Thanks to the generalized implementation of new IT developments that offer fresh opportunities for improving warehouse operations, this interactivity between activities and decisions is feasible. Featured among them are real-time control of warehouse functions, easy communications with other parts of the supply chain and high levels of automation.

Concerning design decisions in the supply chain, the review shows that they are divided into three groups: strategic; tactical; and operational. On the strategic level, they consist of network configuration decisions, such as the number of installations/knots, the location of these knots, and the capacity and technology to be implanted in each installation. In this context, the decisions about warehouse design are made. The tactical level, relates to network connectivity decisions, and at the operational level, lie the production decisions.

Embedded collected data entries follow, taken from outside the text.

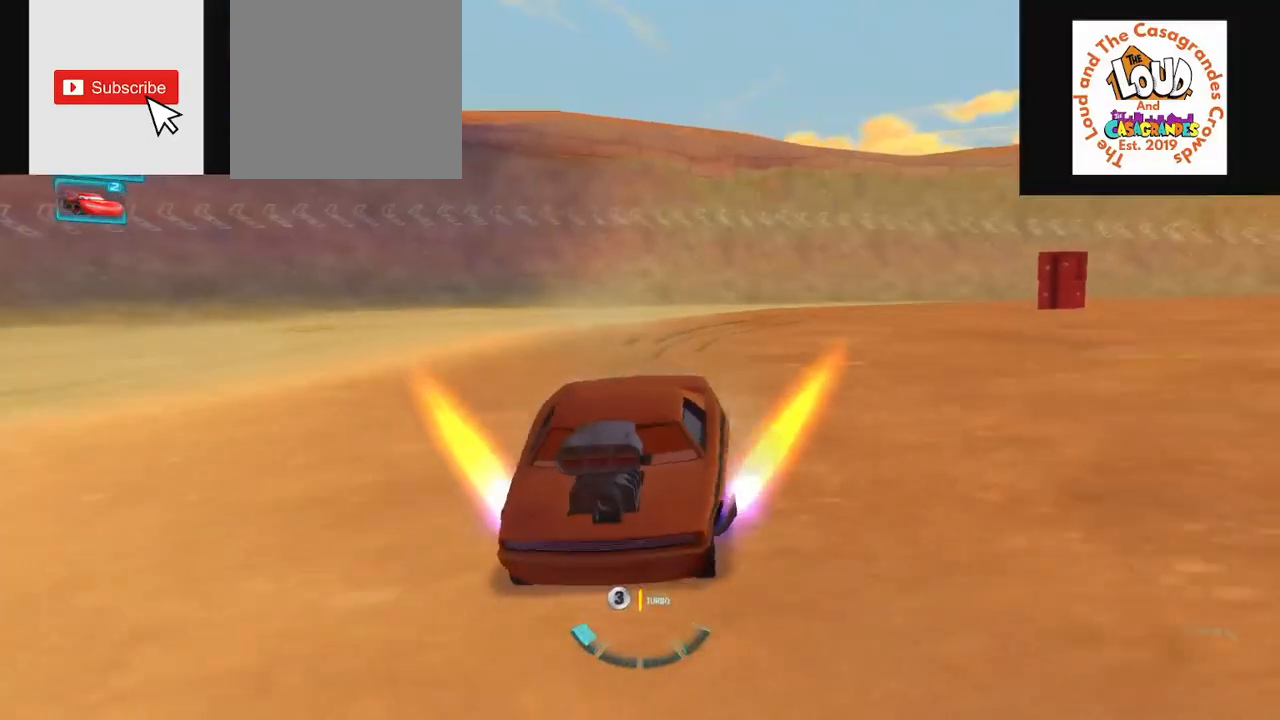
Gameplay with a controller (PlayStation layout); each line is a JSON object with the inputs held at the frame after it. "events" lists button and stick changes between this image and that frame as [ms after this image, input, new state], when the widget could be followed in between. Not read: right_stick.
{"buttons": ["R2"], "left_stick": "center", "events": [[417, "L1", "up"]]}
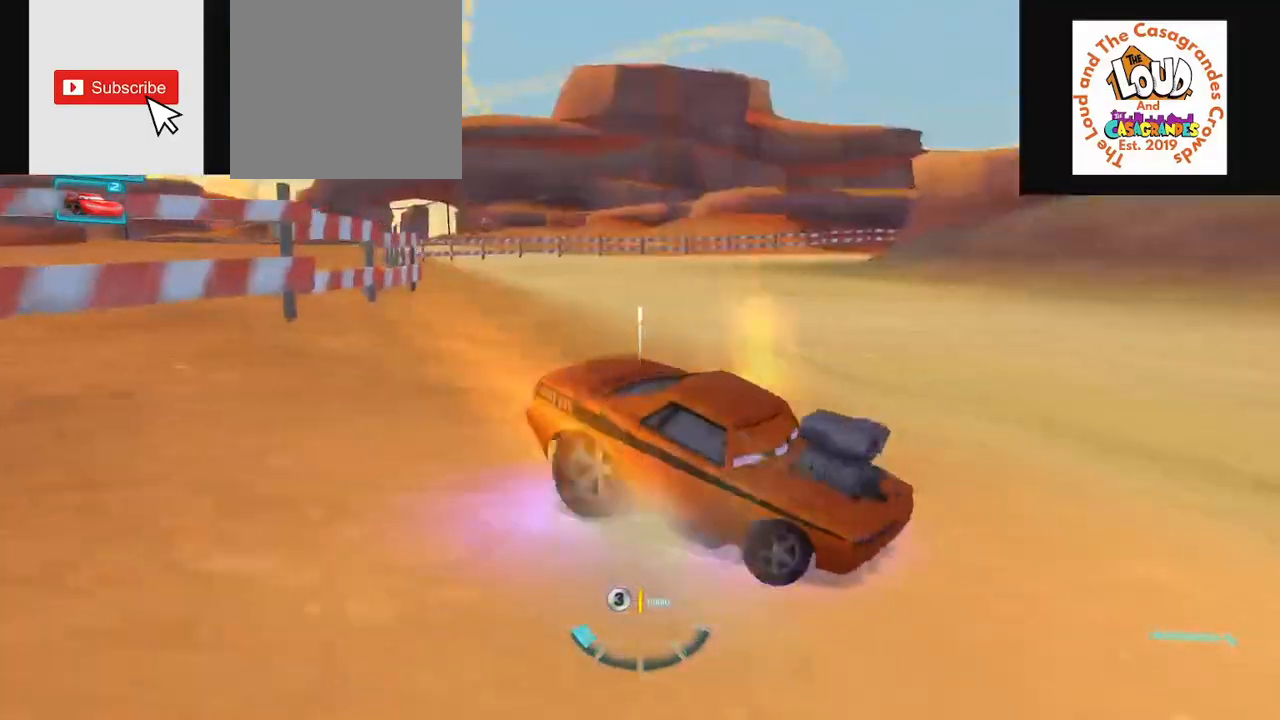
{"buttons": ["R2"], "left_stick": "center", "events": []}
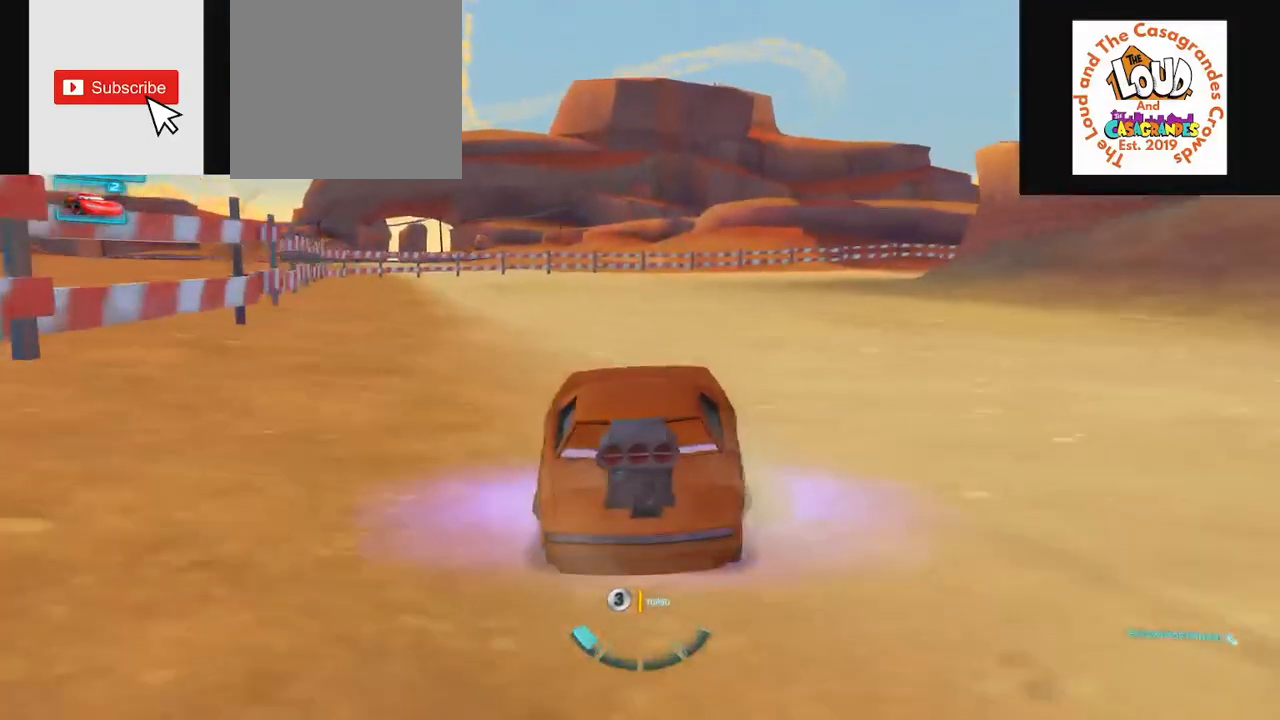
{"buttons": ["R2"], "left_stick": "center", "events": []}
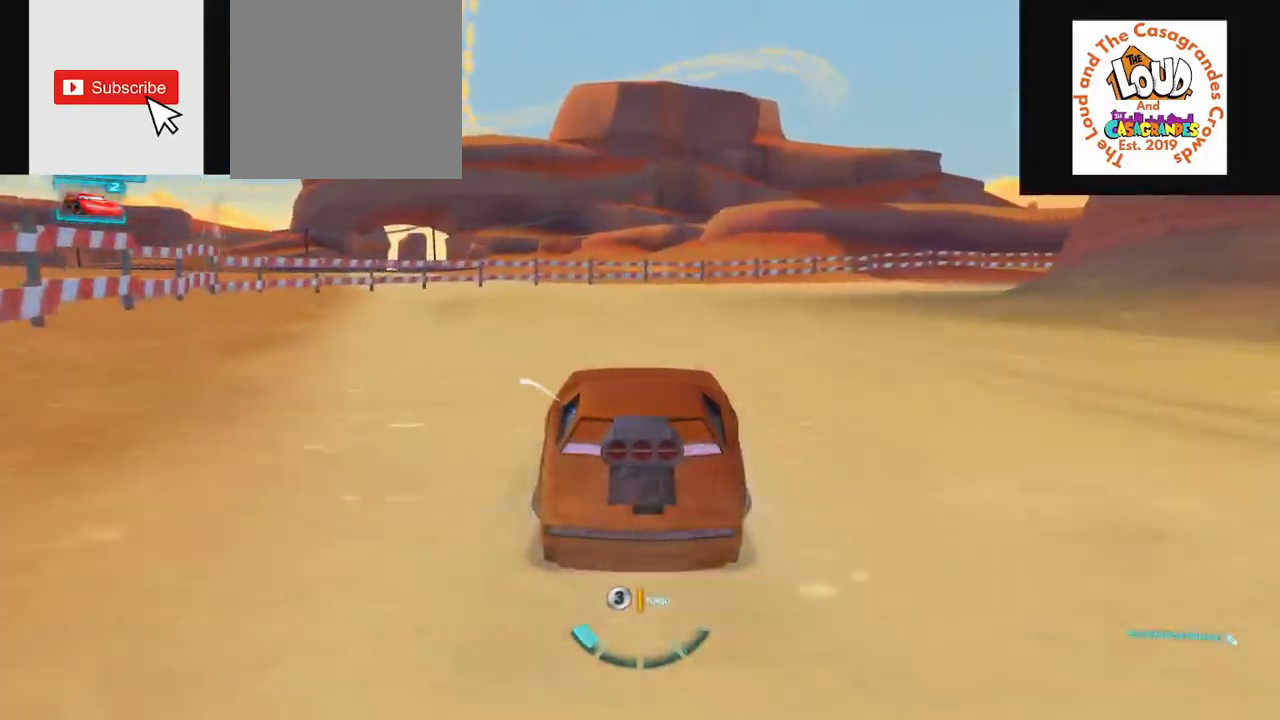
{"buttons": ["R2"], "left_stick": "center", "events": []}
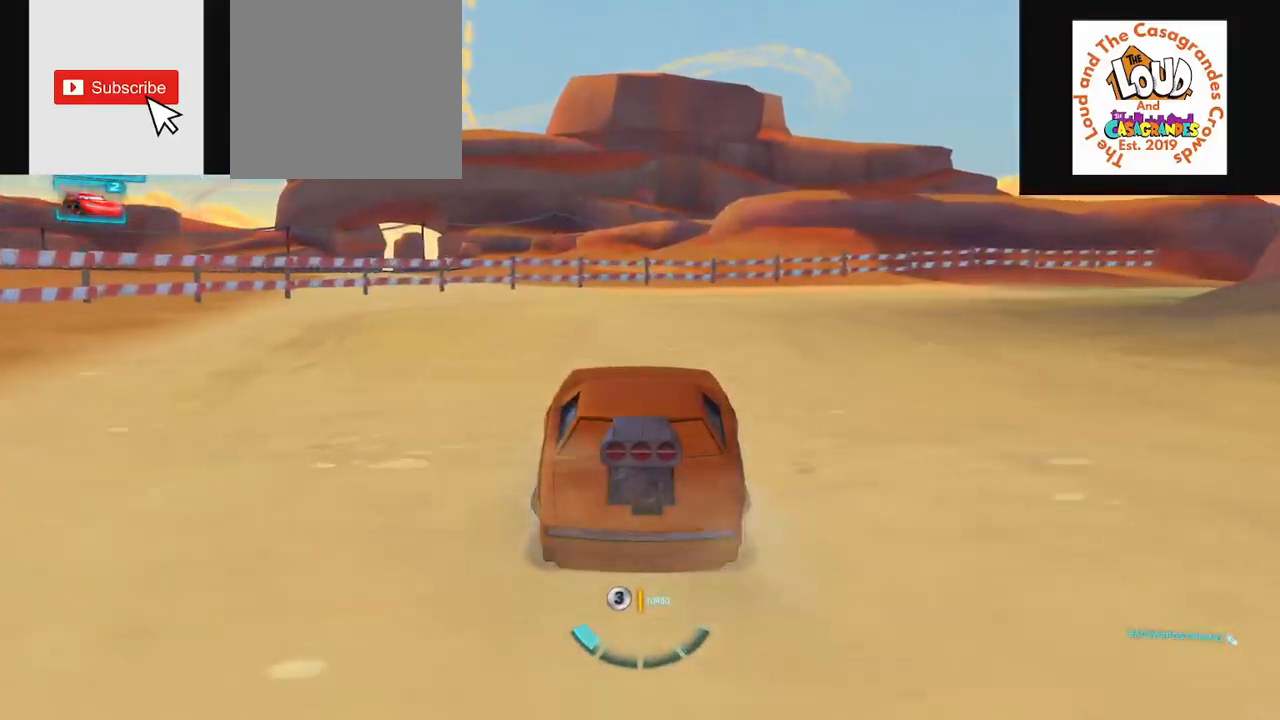
{"buttons": ["CIRCLE", "R2"], "left_stick": "right", "events": [[234, "CIRCLE", "down"], [250, "left_stick", "right"]]}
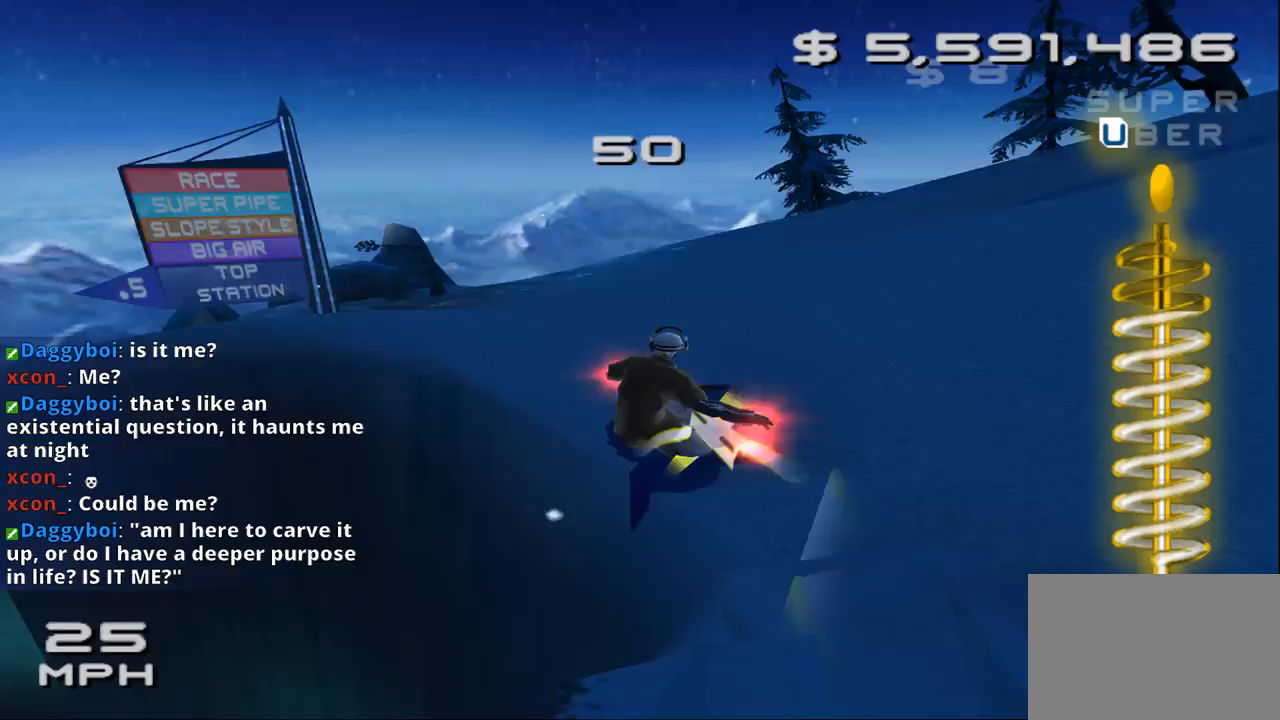
Gameplay with a controller (PlayStation layout); each line is a JSON object with the inputs held at the frame after it. "events" lists button and stick changes between this image and that frame as [ms after this image, input, new state], when the widget could be followed in between. Not read: L3 R3 right_stick.
{"buttons": ["SQUARE"], "left_stick": "left", "events": []}
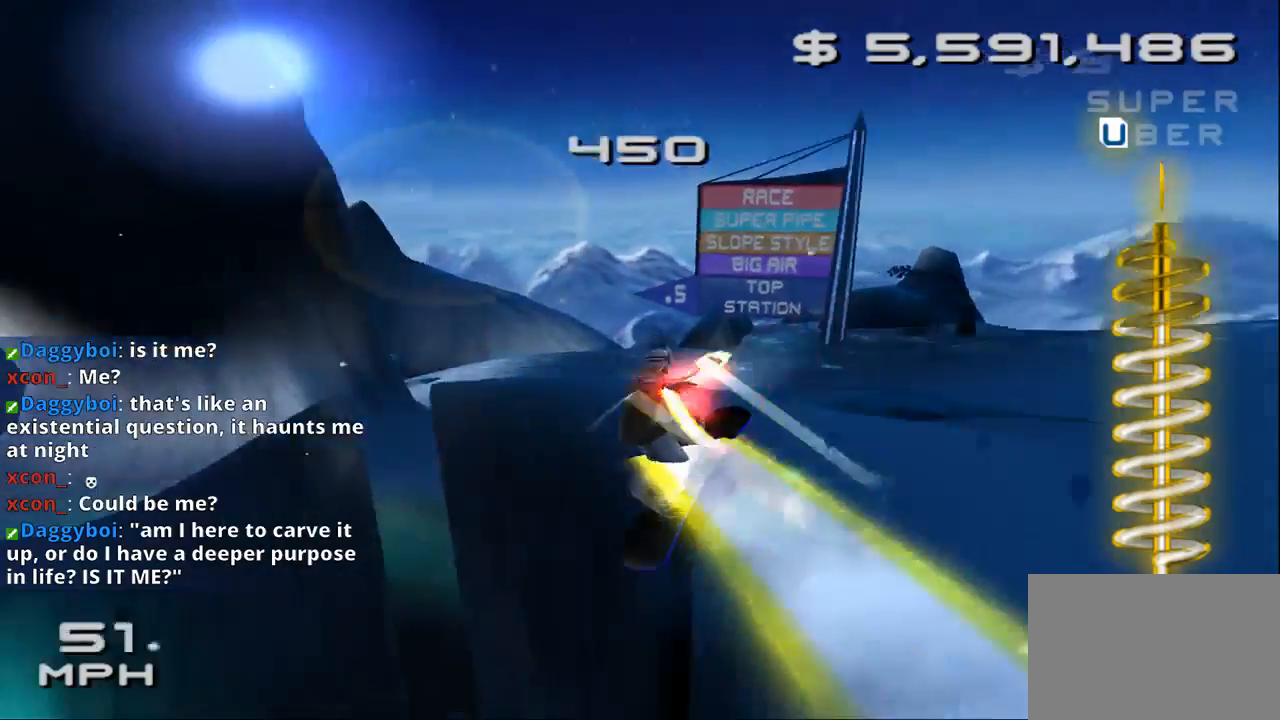
{"buttons": ["SQUARE"], "left_stick": "left", "events": []}
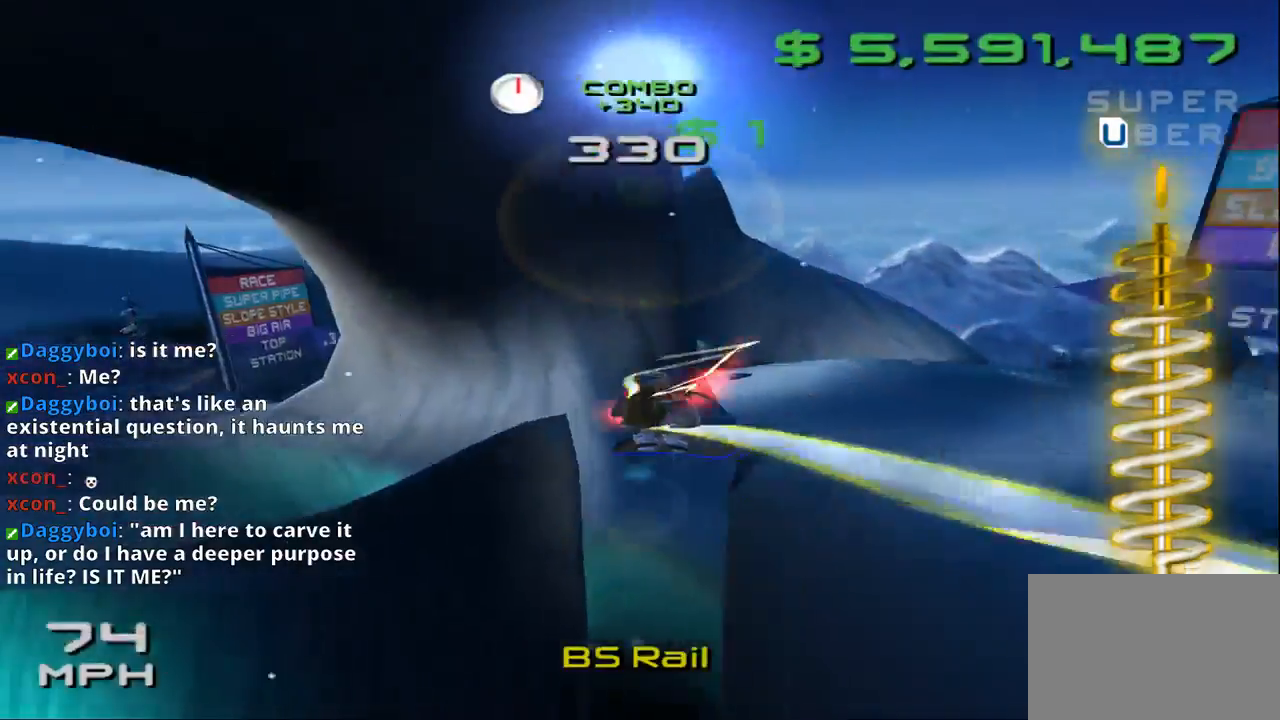
{"buttons": [], "left_stick": "right", "events": [[100, "left_stick", "center"], [133, "L2", "down"], [133, "SQUARE", "up"], [233, "SQUARE", "down"], [333, "L2", "up"], [333, "left_stick", "right"], [367, "SQUARE", "up"]]}
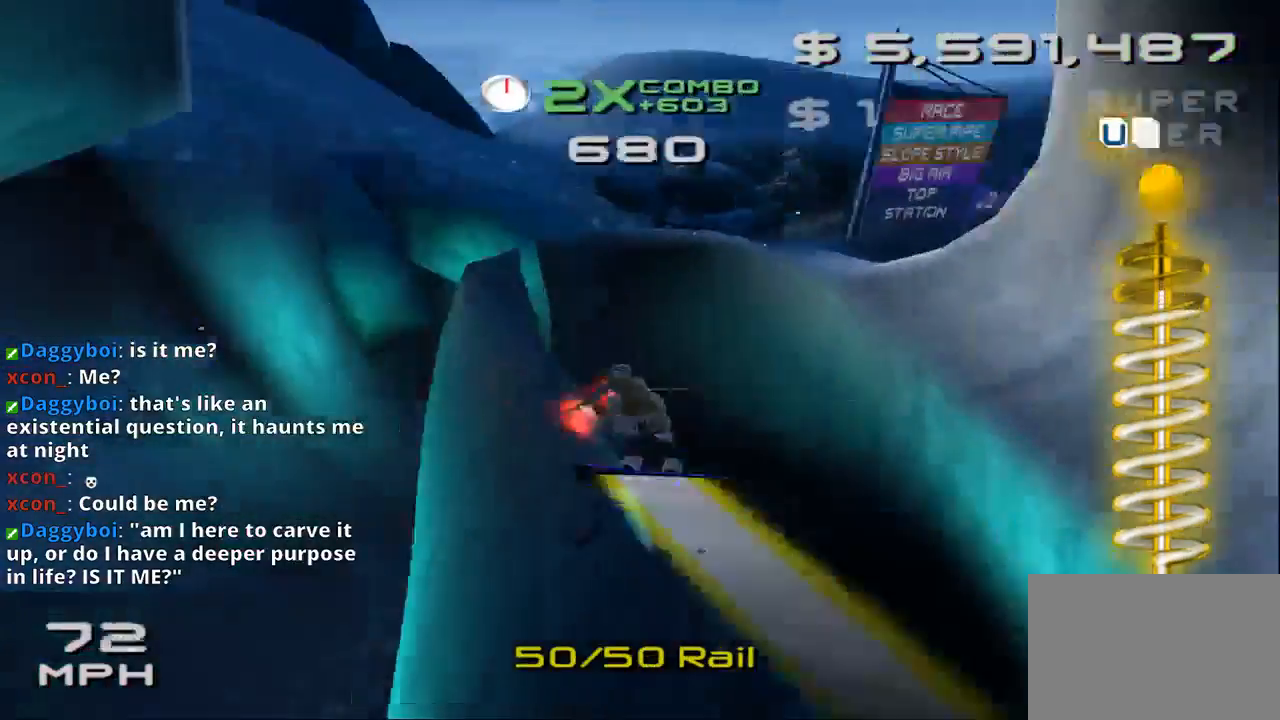
{"buttons": [], "left_stick": "right", "events": []}
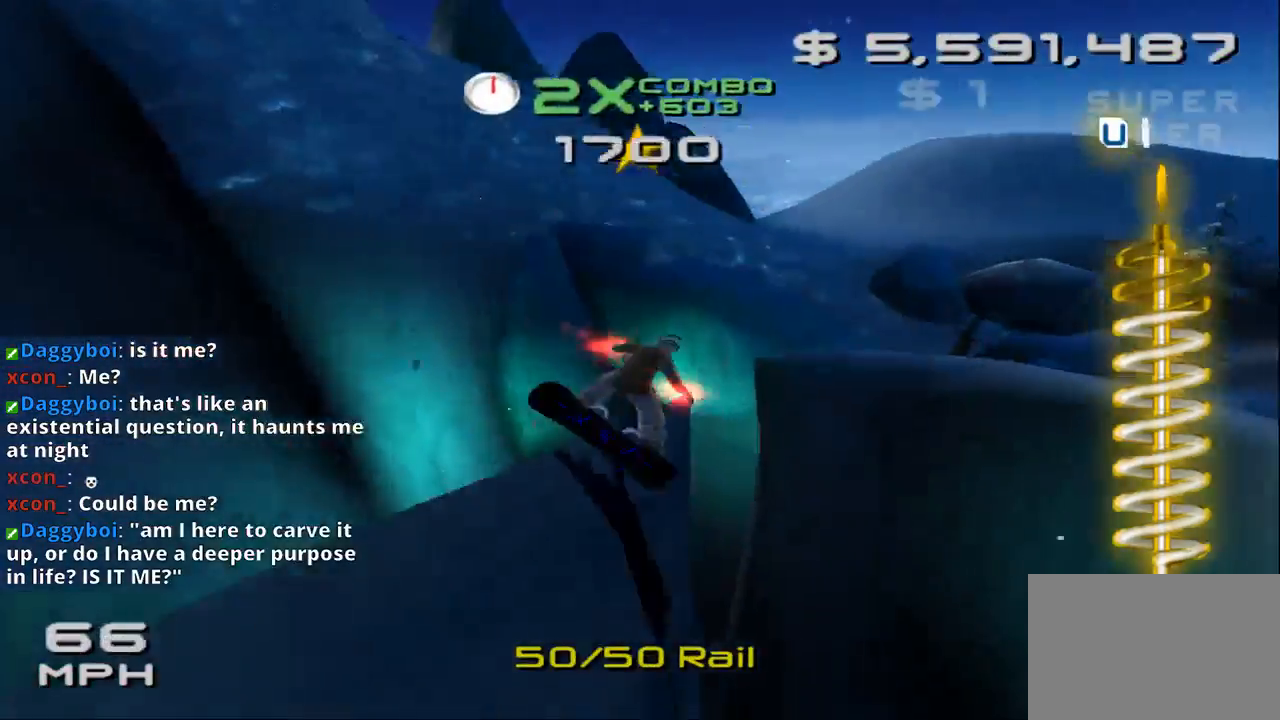
{"buttons": ["SQUARE"], "left_stick": "center", "events": [[367, "SQUARE", "down"], [367, "left_stick", "center"]]}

In regard to automation capacity, the topic about allocating resources covers the problem of equipment selection, and the definition in terms of which materials should be employed for handling equipment systems. Many studies on automated systems were encountered but quite few with manual movement optimization models. Only one article dealt with the question through the lens of a trade-off between the use of the human factor and the automation level. Given the importance of this theme, it is also suggested as a subject to be further explored in future studies.

The product variety to be moved by the warehouse was the most commented characteristic. Since the greater the variety, the more flexible the installation must be to deal with the multiplicity, the more complex the installation design becomes. Regarding this input on the framework, it should be pointed out that there are other important characteristics, which could have a great impact on the general configuration of a warehouse but have not as yet been treated in any model. The review presented here did not cover them, and it is hoped that future research can include them, such as: categorization of an item into a family and/or class, physical characteristics, weight, packaging, and public regulations.

Regarding financial factors, operational costs are included in the majority of the models analyzed. Note the lack of models that consider the question of investment, of which there are important indices of implementation of an installation that will require an amount so significant as the case of a warehouse. With reference to operational factors, the most considered models were distance run and processing rate. These factors are associated with order picking activities, which are emerging today as the main activity in distribution centers.

Finally, the main objectives of designing warehouse installations are: minimizing costs; and maximizing the order processing rate. There were no articles encountered that looked to minimize investments or maximize profits, as well as minimizing delays in product delivery, an important point in the context of service level.

Although the articles selected represent a significant sample of literature on the theme, it is important to point out the limitations of the study. It is concentrated basically on articles indexed in Science Direct and uses the search parameters laid out in the method description.